League champions have been determined by different means since the league's formation in 1988. Prior to 1998, the league champion was the team with best record over the course of the season. Since 1998, the season has been split into two half-seasons. From 1998 to 2008, the teams with the best records in each half faced off to decide the league champion. If the same team won both halves, they were automatically crowned champions (only one team accomplished this, the 2005 Arizona League Giants).

In 2009, the league split into two divisions, an alignment that was used through the 2012 season. The two teams in each division with the best record in each half-season played off for the division championship, and the winners advanced to the final. If the same team won their division in both halves, they advanced directly to the final.

From 2013 to 2019, the six teams who won their division in the first and second half of the season qualified for the playoffs. If a team won both halves, the next best team in that division by overall record qualified for the playoffs.
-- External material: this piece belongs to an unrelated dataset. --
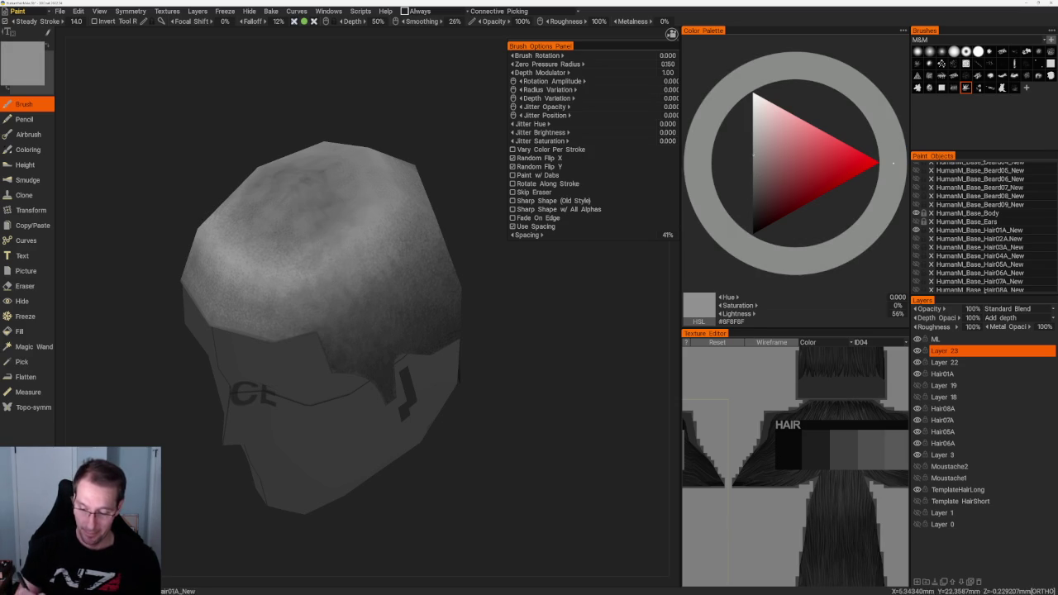
key("KP_5")
left_click(753, 173)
The top two teams by overall record received a bye to the semifinals. All playoff games were single elimination, with the exception of a best-of-three final.

Since 2022, four teams—three division winners and one wild card team—have qualified for the playoffs seeded by winning percentage regardless of division standing, with seeds 1 vs. 4 and 2 vs. 3 playing in a single-game semi-final. A best-of-three series between the two semi-final winners follows to determine the league champion.